Habitat social : de fortes évolutions en dix ans

Une comparaison sur l'occupation des logements sociaux entre 2009 et 2020 permet d'observer les évolutions dans ce secteur. Le travail réalisé à l'initiative de la Fédération des Offices publics de l'habitat met en lumière de nouveaux besoins correspondant à des mutations économiques et sociologiques.

Vue sur un immeuble de logement social.
Le taux d’accueil dans les OPH de la catégorie de population la plus précaire progresse fortement (31,2% chez les nouveaux locataires, contre 22,9% en 2009). © YY apartment - stock.adobe.com

Publiée en avril 2022, cette étude sur l'occupation du parc social se fonde sur les données de peuplement du parc de logement social par commune à dix ans d'intervalle.

Un parc qui s'adresse davantage aux plus précaires

Au total, 2 046 097 logements sont répertoriés. Une grande majorité sont des logements familiaux (13,4% de logements individuels). Ils accueillent 4 961 703 habitants.

Le parc des Offices publics de l'habitat (OPH) est largement réparti sur tout le territoire. Plus d’un tiers a été construit avant les années 1970.

L'étude constate une forte distorsion entre le niveau des loyers pratiqués par les OPH et celui du parc privé (moins 66% en Île-de-France par exemple).

Le taux d’accueil dans les OPH de la catégorie de population la plus précaire progresse fortement (31,2% chez les nouveaux locataires, contre 22,9% en 2009).

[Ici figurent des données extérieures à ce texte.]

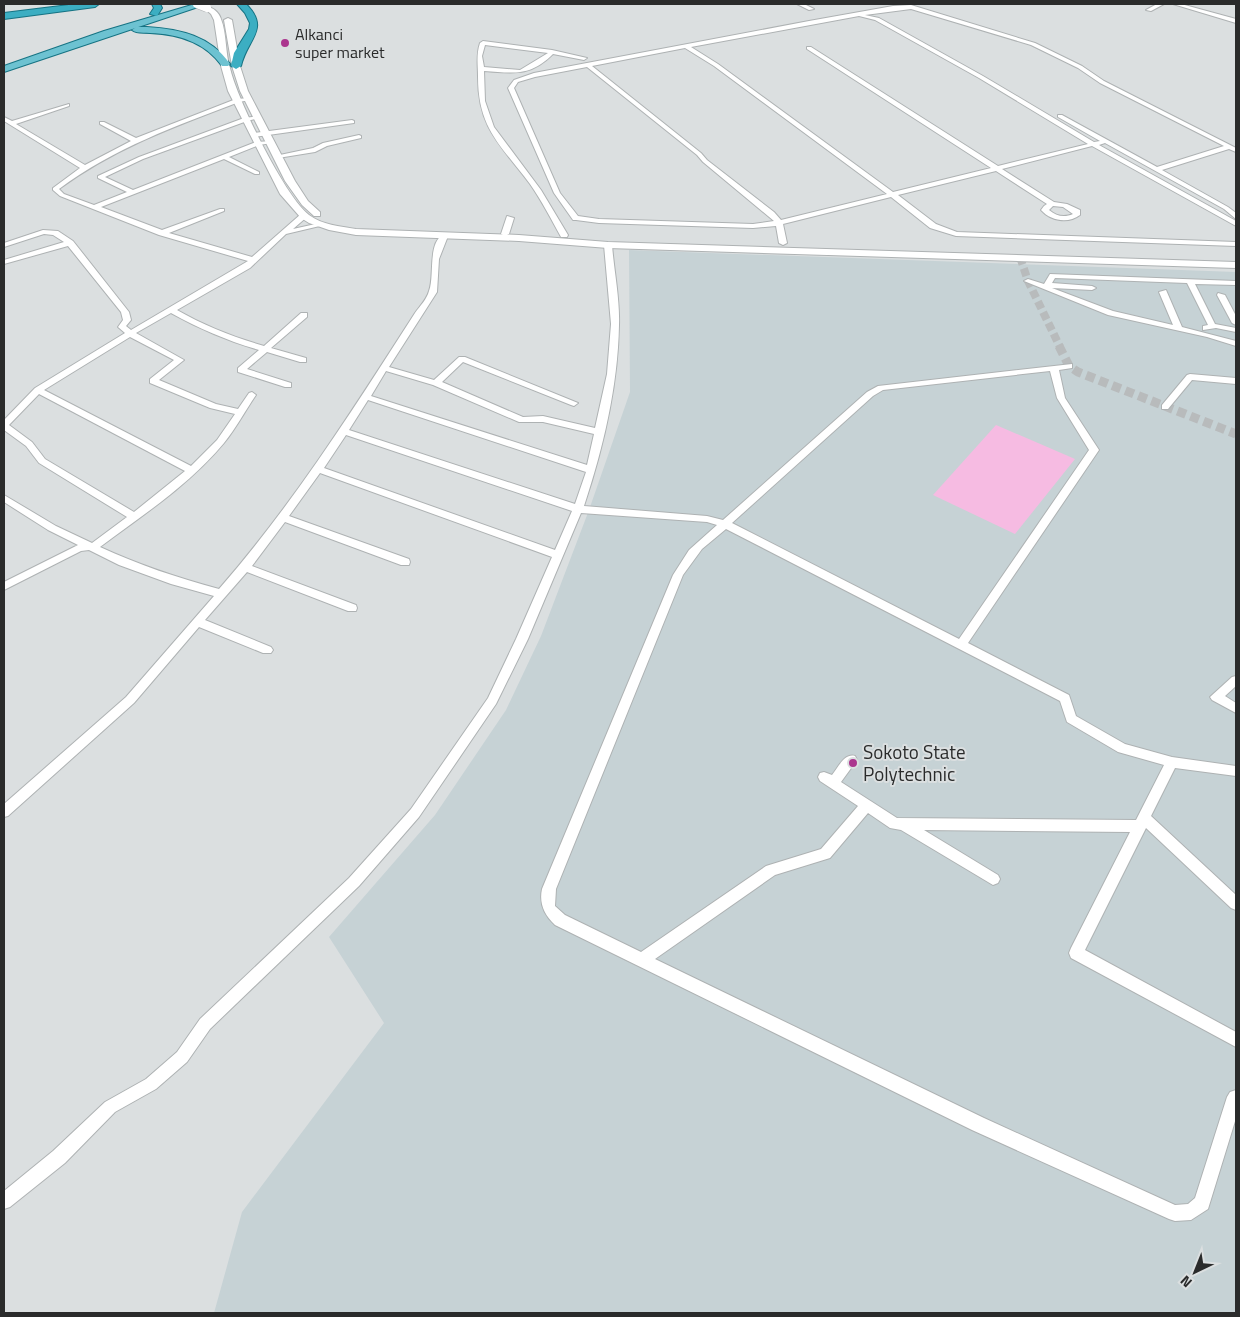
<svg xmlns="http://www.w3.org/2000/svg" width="1240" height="1317" viewBox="0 0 1240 1317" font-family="'Titillium Web',sans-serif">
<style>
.built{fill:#c6d2d5}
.green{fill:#f6bbe2}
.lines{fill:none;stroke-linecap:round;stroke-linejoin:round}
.minor-tunnel-far1{stroke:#b8bbbc;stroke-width:8;stroke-dasharray:8 4;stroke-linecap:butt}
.minor-tunnel{stroke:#b8bbbc;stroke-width:9;stroke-dasharray:9 5;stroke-linecap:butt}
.minor-casing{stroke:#aeb2b3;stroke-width:2}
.tertiary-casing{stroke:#aeb2b3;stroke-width:2}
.primary-casing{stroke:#167383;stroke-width:2}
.trunk-casing{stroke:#167383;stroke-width:2}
.minor{fill:#fff;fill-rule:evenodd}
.tertiary{fill:#fff;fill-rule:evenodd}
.primary{fill:#6dc2d1;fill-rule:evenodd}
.trunk{fill:#3caec2;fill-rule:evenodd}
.tertiary-bridge-casing{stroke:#aeb2b3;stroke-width:9;stroke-linecap:butt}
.tertiary-bridge{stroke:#fff;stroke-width:8}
.poi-dot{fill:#ab358e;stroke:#dbdfe0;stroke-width:2}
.labels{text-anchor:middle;stroke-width:4;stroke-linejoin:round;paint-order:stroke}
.far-poi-label{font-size:16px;fill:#2a2b2b;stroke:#dbdfe0;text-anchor:start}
.poi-label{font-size:19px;fill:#2a2b2b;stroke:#dbdfe0;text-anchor:start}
</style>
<rect width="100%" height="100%" fill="#dbdfe0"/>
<!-- built -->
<path class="built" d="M629 250 1236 272V1313H214L242 1212 384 1023 329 937 435 815 506 710 541 636 589 510 630 392Z"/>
<!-- green -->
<path class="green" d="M996 425 1075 459 1015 534 933 495Z"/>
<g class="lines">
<!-- minor-tunnel-far1 -->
<path class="minor-tunnel-far1" d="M1020 257 1028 281 1060 347"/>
<!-- minor-tunnel -->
<path class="minor-tunnel" d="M1059 346 1069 366 1078 372 1236 434"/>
<!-- minor casing -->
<g class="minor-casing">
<g id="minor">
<path d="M67 4H72L73 5 70 7Z"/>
<path d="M797 4H804L814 9 809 10Z"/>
<path d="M1157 4H1164L1151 11 1146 10Z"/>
<path d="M1173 4H1181L1236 19V23Z"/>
<path d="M911 5 1035 43 1082 66 1104 81 1236 148V152L1229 149 1162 170 1228 207 1236 213V219L1224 209 1105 143 1099 145 1236 221V226L1092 146 1002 169 1054 202 1067 204 1080 210V215C1068 224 1051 221 1041 210L1044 206 1047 204 996 171 898 195 936 224 957 232 1236 242V246L956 236 930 228 891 197 783 224 787 243 783 245 779 243 776 226 753 228 599 223 576 220H573L554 193 508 88 514 80 534 73 809 21 893 6ZM911 9 1031 45 1078 68 1100 83 1224 146 1157 167 1062 115H1058V117L1100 141 1094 142 983 76 879 18 865 15ZM859 16 875 20 979 78 1088 144 998 166 811 47H807V49L991 168 893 192 718 64 691 47ZM685 48 714 66 887 194 781 220 774 212 707 160 701 153 592 66ZM587 67 697 155 703 162 774 221 753 224 599 219 578 216 560 193 514 88 518 82 535 77ZM1053 206 1063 207 1073 214C1064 218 1056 216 1049 210Z"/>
<path d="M483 41 552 50 587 58 584 60 553 54C530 77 514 73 484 71L485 101 494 127 541 190 568 235 567 237H561C551 219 542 201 530 184 501 145 478 129 478 77 478 64 476 55 480 43ZM485 45 548 53 520 70 484 67 482 56Z"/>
<path d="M250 98V100L239 102C176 126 114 148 59 189L64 194 94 205 127 192 98 178V176L139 157 244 118 259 116V118L247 121 143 159 105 177 133 190 256 142 272 141V143L259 145 229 157 259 172V174H255L224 159 101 207 162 230 220 209H224V211L169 233 252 257 301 214 308 216 293 229 320 223 324 225 286 234 250 268 177 310C205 326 233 337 264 346L301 313H307V317L271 348 306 358V362H300L267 352 247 369 291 383V387H285L238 372V368L259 350C228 341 200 329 171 313L136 333 184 360 159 380 216 404 238 409 249 393 252 392 256 395C245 411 236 428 224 443 189 485 143 515 100 547 139 565 178 578 219 589 294 503 354 408 415 313 420 306 427 299 429 291 435 276 427 242 444 234L448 236 439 259 437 292 389 367 434 380 459 357H465L578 403 574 406 571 405 463 362 442 382 523 417 543 416 595 428 607 374 611 324 604 245 608 243 612 245C614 271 620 299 619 325 618 386 603 449 584 506L707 516 723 520 867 392 878 386 1072 364V368L1059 370 1065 398 1099 450 968 643 1069 695 1076 716 1125 744 1172 757 1236 766V776L1175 768 1151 816 1236 895V910L1231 908 1146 828 1085 950 1236 1032V1047L1071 958 1069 953 1071 948 1130 832 924 830 998 875 1000 879 998 883 993 885 901 830 890 828 868 813 830 858 775 875 655 959 984 1118 1175 1205 1188 1204 1195 1198 1227 1097 1230 1092 1236 1090V1118L1208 1209 1191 1220 1175 1221 1169 1219 972 1130 555 925C544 915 539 903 542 889L673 575 689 550 717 525 707 522 581 513 528 639 496 704 419 817 359 886 210 1029 187 1062 156 1089 115 1112 65 1163 10 1207 4 1209V1191L53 1151 105 1102 146 1079 177 1052 200 1019 349 878 411 809 488 698 516 639 552 557 320 473 289 516 409 559 410 562 409 565H401L285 522 252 566 356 605 357 608 356 611H348L247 572 205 620 271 647 273 650 271 653H263L199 627 134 703 8 816 4 817V804L126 697 214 596 171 584 119 565 89 550 81 551 4 590V582L78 545 48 530 4 502V495L56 526 92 543 127 517 39 463 26 446 4 430V420L35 388 125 333 118 327 123 320 121 312 68 246 4 264V260L64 242 53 235 44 234 4 247V243L43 230 58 231 73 241 129 312 131 320 126 326 131 330 248 261 159 235 60 196 53 190V188L80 168 4 121V117L12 121 69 104V106L16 124 85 165 131 141 100 124V122H104L136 138 236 99ZM130 337 174 360 150 379V383L210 408 235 414 217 440 191 466 44 390ZM386 371 433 385 519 422H543L594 434 587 465 371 396ZM1050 371 1057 398 1089 450 959 639 732 523 873 396 883 390ZM39 394 185 471 134 512 45 459 32 442 9 425ZM368 400 586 472 575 504 349 430ZM346 435 572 511 555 550 324 468ZM726 529 1060 701 1067 722 1118 752 1164 765 1136 820 897 818 841 782 857 760 855 756C844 753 838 768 832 775L824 772 820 773 818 777 820 781 858 806 821 849 766 866 641 952 565 915 555 906 556 889 683 575 702 549Z"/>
<path d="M352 120 354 121V123L254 137 251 135 254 133Z"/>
<path d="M359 135 361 136V138L327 146 315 152 278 158 275 156 313 148 323 143Z"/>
<path d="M507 216 514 218 509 234 505 236 501 234Z"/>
<path d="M1050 274 1236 281V285L1195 284 1215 324 1236 328V332L1216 328 1203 330V326L1208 325 1187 283 1055 278 1052 283 1092 286 1096 288 1092 290 1052 288 1113 311 1173 325 1159 292 1166 290 1182 327 1236 341V346L1207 337 1108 315 1024 281 1028 279 1044 284Z"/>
<path d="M1218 293 1225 295 1236 316V325L1232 323 1217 295Z"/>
<path d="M1190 374 1236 378V384L1192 380 1168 409H1162V405L1187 375Z"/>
<path d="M1236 676V686L1225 696 1236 703V713L1212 700 1210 697 1232 677Z"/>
</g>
</g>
<!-- tertiary casing -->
<g class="tertiary-casing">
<g id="tertiary">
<path d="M205 7C212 6 219 12 221 19 227 34 225 53 230 68 237 99 285 197 309 215 322 225 340 226 356 229L519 235 608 242 1236 262V268L608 248 519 241 356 235 329 230 309 223 301 218 280 194 228 91 221 66 214 20 211 14 205 9Z"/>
<path d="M228 18 232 20 240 66 248 91 295 181 308 201 320 212V216H314L302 205 285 181 240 91 232 66 224 20Z"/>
</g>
</g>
<!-- primary casing -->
<g class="primary-casing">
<g id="primary">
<path d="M195 4H207L4 72V66L104 31Z"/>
<path d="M147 27C180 29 211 36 230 64L228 66H222C205 42 178 34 150 33 143 32 137 34 132 30L136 27Z"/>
</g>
</g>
<!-- trunk casing -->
<g class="trunk-casing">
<g id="trunk">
<path d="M77 4H99L95 7 4 19V13Z"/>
<path d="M152 4H160L162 8 157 16 150 14 154 8Z"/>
<path d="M237 4H246C271 29 247 39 241 66L236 69 231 66 234 53 249 29 250 23 245 13Z"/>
</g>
</g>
<!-- minor -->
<use href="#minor" class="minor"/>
<!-- tertiary -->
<use href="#tertiary" class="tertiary"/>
<!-- primary -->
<use href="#primary" class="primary"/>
<!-- trunk -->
<use href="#trunk" class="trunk"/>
<!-- tertiary-bridge casing -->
<g class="tertiary-bridge-casing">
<path id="tertiary-bridge" d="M197 4 207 8"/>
</g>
<!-- tertiary-bridge -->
<use href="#tertiary-bridge" class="tertiary-bridge"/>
</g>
<!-- markers -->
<g class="poi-dot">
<circle cx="285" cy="43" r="5"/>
<circle cx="853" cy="763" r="5"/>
</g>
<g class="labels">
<!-- far-poi labels -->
<g class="far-poi-label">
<text x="295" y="40">Alkanci<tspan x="295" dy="18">super market</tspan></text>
</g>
<!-- poi labels -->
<g class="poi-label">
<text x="863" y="759">Sokoto State<tspan x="863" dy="22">Polytechnic</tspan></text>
</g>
</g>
<!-- border -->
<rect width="1240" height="1317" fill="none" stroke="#2a2b2b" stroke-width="10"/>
<!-- north arrow -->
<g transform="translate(1195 1272) rotate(223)" stroke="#dbdfe0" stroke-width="4" paint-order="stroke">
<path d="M0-4L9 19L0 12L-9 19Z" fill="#2a2b2b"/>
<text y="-8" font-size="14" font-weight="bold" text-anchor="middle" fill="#2a2b2b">N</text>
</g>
</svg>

Sur les dix années, les statistiques révèlent de fortes modifications dans les profils des personnes logées en OPH :

  • de plus en plus de personnes seules dont l'âge moyen est en progression (la part des plus de 65 ans a augmenté de trois points) ;
  • une majorité de personnes majeures sans emploi (les jeunes restent plus longtemps chez leurs parents) ;
  • une proportion grandissante de familles monoparentales (28,1% chez les ménages ayant récemment emménagé, contre 19,4% en 2009).

Ces constats sont amplifiés dans les quartiers prioritaires de la politique de la ville (QPV), même si les populations sont en moyenne plus jeunes dans ces secteurs.

Pour nombre de familles, le coût du logement représente 50% des ressources disponibles. Après prise en compte des aides au logement (APL) ce coût baisse de 13%. À ce titre, l’étude rappelle le rôle d’amortisseur social de l’OPH.

L’offre en logement social reste cependant très inférieure à la demande, notamment en zone tendue et pour les petites surfaces (une ou deux pièces).

Une adaptation nécessaire

Face à ces évolutions constatées sur dix ans, l'étude présente une série de recommandations afin d'être plus en adéquation avec les spécificités territoriales et les nouveaux besoins. Parmi ces recommandations, il s'agirait notamment de :

  • construire massivement une offre à bas prix pour pallier la pénurie de logements accessibles ;
  • orienter cette offre vers les petits logements ;
  • mettre en œuvre une politique fiscale pour minorer le coût d’accès au foncier (taxe sur la valeur ajoutée réduite, subventions de l’État…) ;
  • en zone détendue – où la demande est moins forte –, moderniser les parcs de logements, les adapter aux nouveaux besoins (logements familiaux, résidences pour personnes âgées…) et mettre en place des critères d’accès différenciés des zones franciliennes.